System for Testing Degradation in Bearings caused by Mechanical and Electrical Loads

Conventionally, the design consideration of bearings is very much driven by the mechanical loading condition. With the advancement of wide bandgap (WBG) power electronic devices and pulse-wide modulation (PWM) control techniques, the electrification of motor drive system has found wide applications due to its compact size and high-power conversion efficiency, such as electric vehicles and more-electric aircrafts. However, motor drive systems incorporating high-speed switching devices produce time-varying high-amplitude common-mode (CM) voltage, which results in undesirable CM current in the motor drive system that also flows through the bearings.

This phenomenon causes frosting, fluting, and pitting on the bearing and leads to premature bearing failures, which results in unexpected downtime of critical systems. Existing bearing test systems focus on the impact of mechanical load on bearing degradation, but no comprehensive bearing test system is available to evaluate the bearing degradation due to both mechanical and electrical loads.

A comprehensive test system with the ability to include the electrical load has been invented. The test system allows the life-span prediction of the bearing under varying electrical load conditions (pulsed current amplitude and repetition rate) at realistic operating conditions with adjustable axial force, rotational speed, and thermal conditions. The measurement data collected can be used to quantity the effectiveness of different bearing designs on extending the lifespan of the bearing under the influence of electrical load. The team is seeking a commercial partner to further develop and bring this technology into commercialization.

The bearing test system consists of: (1) Bearing-holder on a rotating shaft; (2) Subsystem to emulate mechanical load; (3) Subsystem to emulate electrical load; (4) Data acquisition subsystem to monitor the vibration as an indicator of health degradation of the bearing-under-test; (5) Software algorithm to estimate the lifespan of the bearing-under-test.

The test system has the following adjustable test conditions: (1) Rotational speed up to 2500 rpm; (2) Axial force up to 10 kN; (3) Pulsed circulating current in the bearing up to 3A peak; (4) Pulsed current frequency up to 10 kHz.

The potential collaboration partners are test and certification laboratories and bearing manufacturers.

The measurement data collected from the bearing test system help evaluate the quality and reliability of any motor-driven products consist of bearings. Therefore, it can be deployed in various industries where bearings are used, such as the automotive, aerospace industry, marine, and energy industries. The bearing test system generates valuable data and insights of the bearing health condition under varying electrical load conditions that can emulate different power ratings of the motor drive systems without building the full systems. It can assist to design and develop high-performance bearings that are immune to electrical loads. The potential customers of the test system are manufacturers of bearings, machinery and equipment manufacturers, electric vehicle manufacturers, and industries that use high-power motor drive systems.

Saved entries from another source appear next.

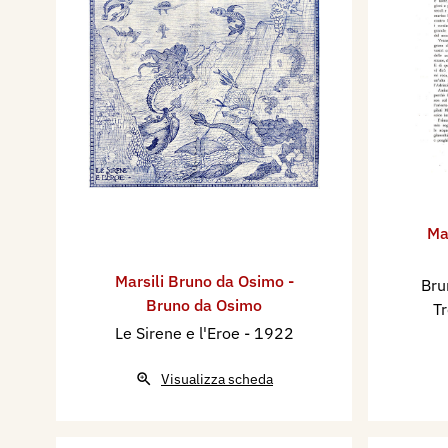
Ma
Marsili Bruno da Osimo -
Bru
Bruno da Osimo
Tr
Le Sirene e l'Eroe
- 1922
Visualizza scheda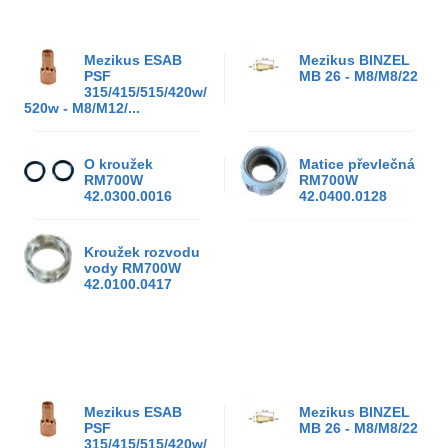
Mezikus ESAB
Mezikus BINZEL
PSF
MB 26 - M8/M8/22
315/415/515/420w/
520w - M8/M12/...
O kroužek
Matice převlečná
RM700W
RM700W
42.0300.0016
42.0400.0128
Kroužek rozvodu
vody RM700W
42.0100.0417
Mezikus ESAB
Mezikus BINZEL
PSF
MB 26 - M8/M8/22
315/415/515/420w/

Bearings are virtually used in every kind of equipment or machinery, ranging from automobile parts, farm equipment, and household appliances to defence and aerospace equipment. The global bearing market size was valued at USD 111.59 billion in 2022 and is expected to grow at a compound annual growth rate (CAGR) of 10.6% from 2023 to 2030.

As one of the major causes of machinery downtime and productivity loss, the issue of bearing failure has become increasingly important in various industries. Therefore, a comprehensive and cost-effective bearing test system becomes a valuable tool in the market.

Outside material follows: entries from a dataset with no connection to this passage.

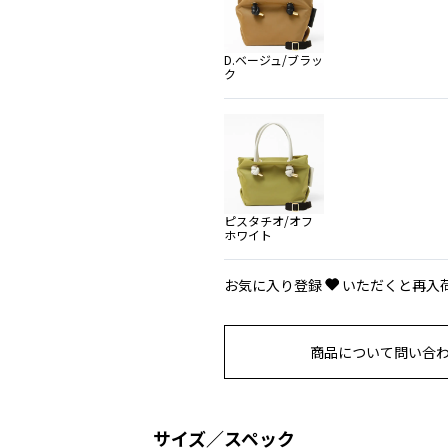
D.ベージュ/ブラッ
ク
ピスタチオ/オフ
ホワイト
お気に入り登録
いただくと再入
商品について問い合
サイズ／スペック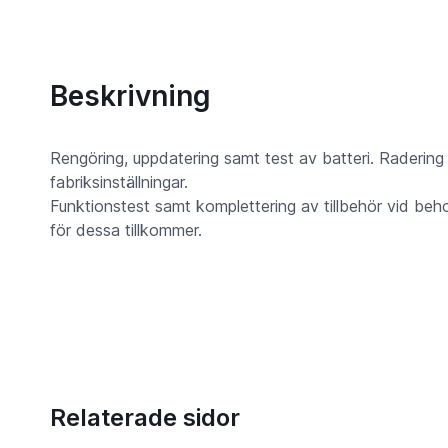
Beskrivning
Rengöring, uppdatering samt test av batteri. Radering a
fabriksinställningar.
Funktionstest samt komplettering av tillbehör vid be
för dessa tillkommer.
Relaterade sidor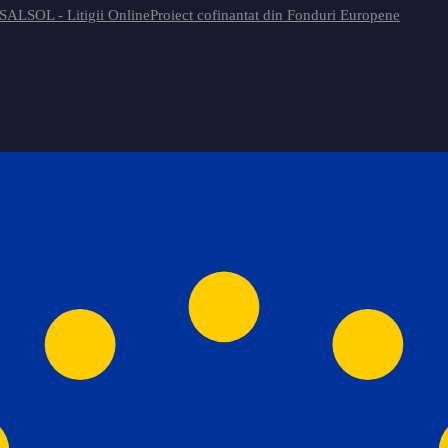
 SAL
SOL - Litigii Online
Proiect cofinantat din Fonduri Europene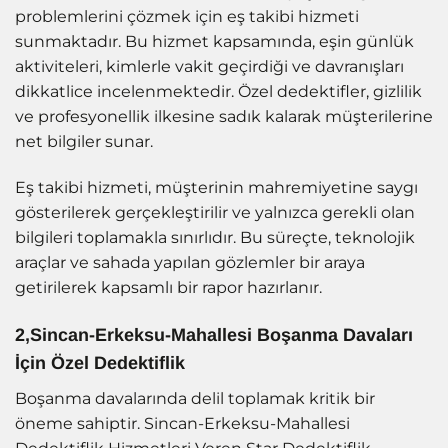
problemlerini çözmek için eş takibi hizmeti
sunmaktadır. Bu hizmet kapsamında, eşin günlük
aktiviteleri, kimlerle vakit geçirdiği ve davranışları
dikkatlice incelenmektedir. Özel dedektifler, gizlilik
ve profesyonellik ilkesine sadık kalarak müşterilerine
net bilgiler sunar.
Eş takibi hizmeti, müşterinin mahremiyetine saygı
gösterilerek gerçekleştirilir ve yalnızca gerekli olan
bilgileri toplamakla sınırlıdır. Bu süreçte, teknolojik
araçlar ve sahada yapılan gözlemler bir araya
getirilerek kapsamlı bir rapor hazırlanır.
2,Sincan-Erkeksu-Mahallesi Boşanma Davaları
İçin Özel Dedektiflik
Boşanma davalarında delil toplamak kritik bir
öneme sahiptir. Sincan-Erkeksu-Mahallesi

The current bearing test systems primarily concentrate on assessing the influence of mechanical load on bearing degradation. However, there have been no reported bearing test systems that incorporate both mechanical and electrical loads. To address this gap and evaluate the bearing degradation mechanism caused by advanced power electronic devices (i.e., the electrical load), a novel test system has been invented with the ability to include both the electrical and mechanical loads during testing.